И уж конечно, с особым удовольствием рассказывали, как Тарковский мог быть непримирим и резок в разговорах с коллегами и начальством, как, например, во всеуслышание заявил о членах худсовета, выставивших ему список очередных замечаний, что все они – прикормленные бездарности и не имеют права судить его фильмы. Спору нет: подобное поведение могло не нравиться не только начальству.

Режиссер Юрий Мамин, в начале 80-х – слушатель Высших курсов сценаристов и режиссеров, где незадолго до отъезда в Италию читал свои лекции и Андрей Тарковский, вспоминает, как были обижены студенты «заносчивостью» Тарковского на первой его лекции, когда он небрежно отозвался об их преподавателях (а это были – Рязанов, Данелия и Михалков). Это демонстративное «презрение к кому бы то ни было», по словам Мамина, «всех сразу же настроило против него <.>. После этой встречи студенты-сценаристы ушли и больше не посещали его занятий». «Но когда нам показали ретроспективу его фильмов, – продолжает Мамин, – мы подумали: „Нет, этого человека надо слушать, что бы он ни говорил“» <http://russart.com/?cid=4204>.

И слушали. И впитывали уроки режиссера. Да так, что запомнили на всю жизнь и потом пересказывали то, что почерпнули у Тарковского.

Говоря о беспощадности суждений Тарковского, важно еще понять: у него очень высокий порог требований. И прежде всего к себе. Это прекрасно видно при чтении дневника. В 1972 году он записывает: «Вот мне исполнилось 40 лет. А что я сделал к этому времени? Три жалких картины – как мало, как ничтожно мало и плохо» (6 апреля 1972 года).

* * * * *

- **Что нужно сделать**:
1. Проверьте по фрагменту о Тарковском утверждения: (а) Мамин был слушателем Высших курсов сценаристов и режиссеров, где читал лекции Тарковский; (б) после первой лекции студенты-сценаристы продолжили ходить на занятия Тарковского; (в) в 40 лет Тарковский был доволен тремя своими картинами. Для каждого ответьте «да» или «нет», подтвердив ответ точной цитатой из фрагмента.
2. Напишите продолжение фрагмента о Тарковском, начиная сразу после дневниковой записи от 6 апреля 1972 года.
Приведенные далее материалы взяты из другого источника.

- **Исходные данные**:

* * * * *

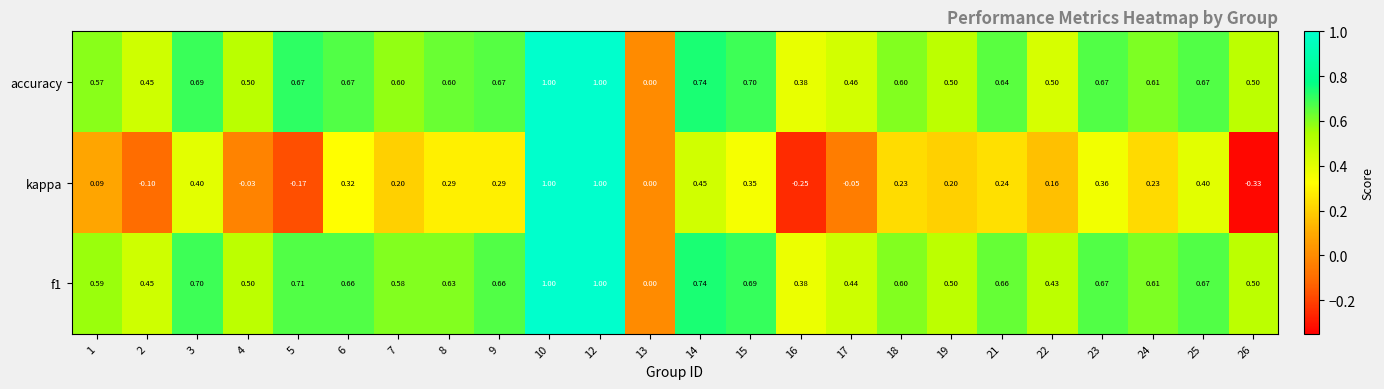

Which series has the largest range (max minus min)?

kappa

* * * * *

- **Письменные ответы**:
1.
(а) Да: «в начале 80-х – слушатель Высших курсов сценаристов и режиссеров, где незадолго до отъезда в Италию читал свои лекции и Андрей Тарковский».
(б) Нет: «После этой встречи студенты-сценаристы ушли и больше не посещали его занятий».
(в) Нет: «Три жалких картины – как мало, как ничтожно мало и плохо».

2.
А вот в 1980 году, в Италии, получив премию, в рамках которой предстоял ретроспективный показ его фильмов, он смотрит «Солярис» и с досадой записывает: «Впечатление самое странное. Плохо играют актеры, особенно Гринько. Плохо смонтировано. Надо бы сократить. <.> Неточные склейки. Затяжки на склейках» (15 июля 1980). Спустя неделю другая запись: «Видел „Рублева“. Очень плохо все это. „Солярис“, „Рублев“. Единственное оправдание мое, что другие снимают даже хуже меня…» (21 июля 1980 года).





В 1982-м в той же Италии пересматривает «Зеркало» – и, одобрив всего пять-шесть сцен, выносит себе суровейший приговор: «Остальное – ужасно». «После просмотра осталось ощущение отсутствия единства, дробность». Дальше следует длинный перечень конкретных замечаний к своему же фильму, посуровее тех, что выставляли ему на ненавистных худсоветах, и беспощадный вывод: «Плохо все это, не интересно, не просто» (30 июня 1982 года).

А уж если говорить об оценках работ великих кинематографистов Запада, то легко обнаружить, что вовсе не ревность движет пером Тарковского, когда он выносит им свой печальный приговор.

«Вечером смотрел Кокто (по телевизору), „Возвращение Орфея“. Где Вы, великие?! Где Росселлини, Кокто, Ренуар, Виго? Великие нищие духом? Где поэзия? Деньги, деньги, деньги и страх. Феллини боится, Антониони боится. Один Брессон ничего не боится», – записывает он 6 июня 1980 года. А 22 июня новая запись: «Смотрел фильм Касаветиса „Убийство китайского букмекера“. Чувствуется рука, конечно, но до слез жалко его. Мне жалко их, лучших: и Антониони, и Феллини, и Рози – они, конечно, совсем не те, что кажутся издали».

Тарковский – безусловный индивидуалист. Он вырабатывает свою киноэстетику и совершенно не подвержен в своих оценках той магии имен, к которой чувствительна не только публика, но и эксперты. Он может быть глубоко разочарован фильмами Формана или Антониони и высоко оценить работу начинающего режиссера. «Утром смотрел первый вариант „Шостаковича“ Саши Сокурова. Замечательно» (11 декабря 1981 года).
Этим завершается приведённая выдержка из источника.